10. In advance of the resumed hearing the Sponsor submitted a tenancy agreement in respect of accommodation into which he had moved on 22nd January 2018. At the resumed hearing on 7th March 2018 I pointed out to the Sponsor that the tenancy agreement did not given details about the size of the property and in particular the number of bedrooms. I gave the Sponsor time and he contacted the landlord who sent an email to the Tribunal. In that email the landlord confirmed that the property has a reception room, a kitchen, a bathroom, a toilet and two bedrooms. Ms Fijiwala accepted on the basis of this evidence that the accommodation provided by the Sponsor is adequate. I agree.
11. Accordingly I preserve the findings of the First-tier Tribunal Judge. I set the decision aside only to the extent that it did not deal with the issue of accommodation and I remake that part of the decision deciding that the evidence shows that there is adequate accommodation.

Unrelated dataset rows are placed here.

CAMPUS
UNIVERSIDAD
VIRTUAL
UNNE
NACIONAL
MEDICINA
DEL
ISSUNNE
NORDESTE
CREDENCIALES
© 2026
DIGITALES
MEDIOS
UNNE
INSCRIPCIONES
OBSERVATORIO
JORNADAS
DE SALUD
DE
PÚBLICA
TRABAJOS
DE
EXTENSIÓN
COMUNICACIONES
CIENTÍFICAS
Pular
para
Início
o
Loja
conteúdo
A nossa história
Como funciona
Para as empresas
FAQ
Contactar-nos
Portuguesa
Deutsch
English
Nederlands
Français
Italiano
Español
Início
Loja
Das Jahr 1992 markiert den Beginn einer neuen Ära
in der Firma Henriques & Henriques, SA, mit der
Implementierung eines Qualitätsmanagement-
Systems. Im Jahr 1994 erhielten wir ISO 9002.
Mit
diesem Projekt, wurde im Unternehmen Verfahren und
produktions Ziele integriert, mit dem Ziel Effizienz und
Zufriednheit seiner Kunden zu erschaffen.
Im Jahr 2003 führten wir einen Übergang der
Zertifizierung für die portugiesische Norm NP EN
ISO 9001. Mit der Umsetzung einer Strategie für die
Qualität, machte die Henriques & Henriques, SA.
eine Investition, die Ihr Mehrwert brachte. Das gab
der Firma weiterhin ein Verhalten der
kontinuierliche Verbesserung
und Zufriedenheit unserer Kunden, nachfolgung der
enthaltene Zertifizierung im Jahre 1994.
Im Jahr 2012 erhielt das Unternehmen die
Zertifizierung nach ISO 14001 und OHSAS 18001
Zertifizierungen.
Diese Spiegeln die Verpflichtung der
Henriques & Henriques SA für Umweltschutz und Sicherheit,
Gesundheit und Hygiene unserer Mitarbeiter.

Therefore the Appellants have demonstrated that they meet the requirements of the Immigration Rules. Accordingly the decision to refuse the application for entry clearance is a disproportionate interference with their family life.

Notice of Decision

The appeal is allowed on human rights grounds of appeal.

No anonymity direction is made.


Signed Date: 30th March 2018

Deputy Upper Tribunal Judge Grimes




TO THE RESPONDENT
FEE AWARD

I maintain the fee award made by the First-tier Tribunal Judge.